General Course Description

 

 Advanced Internet Forensics Using Internet Examiner®


 Advanced Internet Forensics Using Internet Examiner®

 

This 3-Day instructor-led training course explores the probative sources of Internet artifacts using our leading Internet Examiner software.  Topics cover discovery, analysis and reporting techniques for Internet browser history, cache mapping systems, rebuilding web pages, picture and movie analysis, peer-to-peer, mobile device data, Internet chat and email.

Attendees can also choose to write the Internet Examiner Certification (IECE) exam on Day 3 for no additional cost.


TOPICS TO BE COVERED

The following is a list of the features that will be covered in detail during this 3-day course:
  1. DECODING. Decode and interpret the complex mapping systems for all five browsers with a special focus on the cryptic formats used by Firefox and Google Chrome.

  2. HTML/JAVSCRIPT. Explore Hypertext Markup Language with the interest of understanding how web pages and embedded javascript code operate in the context of web page analysis.

  3. REBUILDING. Rebuild web pages so they appear exactly as they were originally viewed. This includes understanding "how" this is done and how CacheBack's built-in auditing is reported.

  4. PICTURE ANALYSIS. Students will import pictures from a local disk and use Internet Examiner to quickly categorize and report on the evidence. The Photograph Aspect Ratio Differential (PARD) system will reveal how students can "dramatically" decrease the amount of time to investigate photograph related evidence.

  5. MOVIE ANALYSIS. Use Internet Examiner's built-in movie file viewer to examine the following file formats: .3GP, .3G2, .AVI, .WMV, .FLV, .MOV, .MPG and .VOB. Students will also learn how to split movies into frames (thumbnails) for storyboard reporting and seek-to-time indexing.

  6. QUERIES. How to build custom queries using the new step-by-step Query Builder engine and save them for future use.

  7. FILTERS. How to use Bookmark Queries, Exclude Queries and Quarantine Queries to expedite analysis of thousands of database records. Students will also be shown how Bookmark Queries can be used to dramatically reduce the amount of time required to categorize picture evidence (as is the case in many CP type cases).
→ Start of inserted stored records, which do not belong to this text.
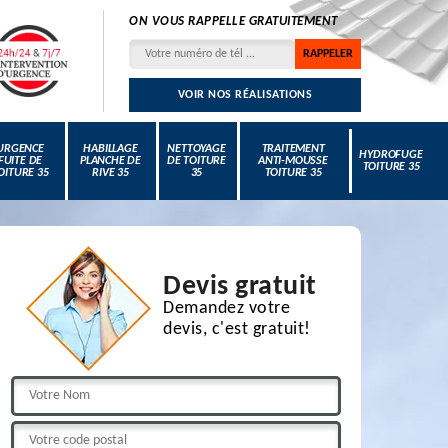
ON VOUS RAPPELLE GRATUITEMENT
VOIR NOS RÉALISATIONS
URGENCE
HABILLAGE
NETTOYAGE
TRAITEMENT
HYDROFUGE
FUITE DE
PLANCHE DE
DE TOITURE
ANTI-MOUSSE
TOITURE 35
OITURE 35
RIVE 35
35
TOITURE 35
Devis gratuit
Demandez votre
devis, c'est gratuit!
  8. GALLERY. How to use the built-in Gallery to view thumbnails of both HTML content and pictures, all within the same viewing space.

  9. INTERNET EXTRACTOR (NetX Triage). Students will enjoy creating custom command line search queries with NetX, SiQuest's new internet evidence discovery tool. This is an informative module that will help attendees master the ability of carving data from Unallocated Space. This session teaches students how to design proper and effective GREP Expressions for keyword searches.
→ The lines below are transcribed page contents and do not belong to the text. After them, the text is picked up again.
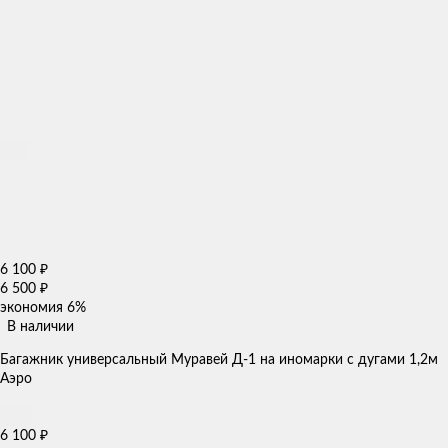
6 100
₽
6 500
₽
экономия
6%
В наличии
Багажник универсальный Муравей Д-1 на иномарки с дугами 1,2м
Аэро
6 100
₽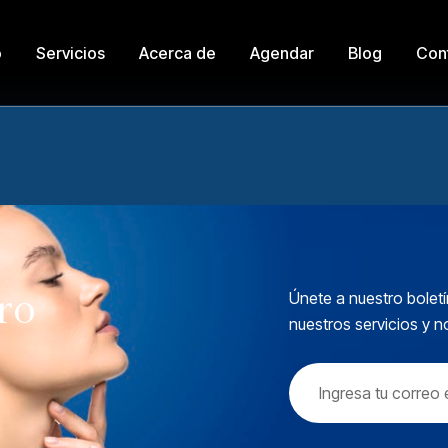
o
Servicios
Acerca de
Agendar
Blog
Con
tro
Únete a nuestro boletí
nuestros servicios y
  10. TIME ZONES. Univeral Coordinated Time (UTC) will be covered with an emphasis on how Internet Examiner reports Daylight Savings accurately and independently of the examiner's workstation. This is an important section that will also highlight a major issue with (an) other history analysis tool(s) which report(s) timestamps inaccurately in common situations. This section is invaluable for court testimony and multi-jurisdictional investigations.
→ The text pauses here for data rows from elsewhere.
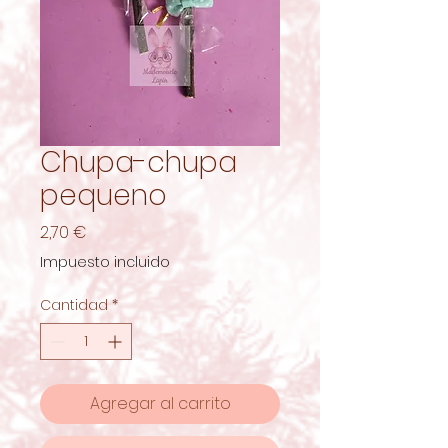
Chupa-chupa
pequeno
Precio
2,70 €
Impuesto incluido
Cantidad
*
Agregar al carrito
  11. MORE QUERIES. The use of filters and creating compound queries is an advanced topic that will be explored in detail on Day 3.

  12. ADVANCED QUERIES. Students will learn how to interpret and write their own queries using Microsoft Structed Query Language. This particular section will provide new skills that can be ported to other programs (eg: Microsoft Access).

  13. REPORTING. Students learn how to create a variety of rich, HTML based reports such as Time Charts, Snapshot (thumbnail) Reports, History Reports and rebuilt Instant Messaging Chat Reports.

  14. PUBLISHING. The reporting section will also cover Internet Examiner's Publishing option to provide effective and quick disclosure of any report.

 

Internet Examiner® 1-Day Bootcamp


 

Internet Examiner® - 1-Day Bootcamp

This is a one-day course designed to provide attendees with a strong understanding of the most commonly used features of our Internet Examiner software.  This course tends to follow Day 2 of our 3-day Advanced Internet Forensics course.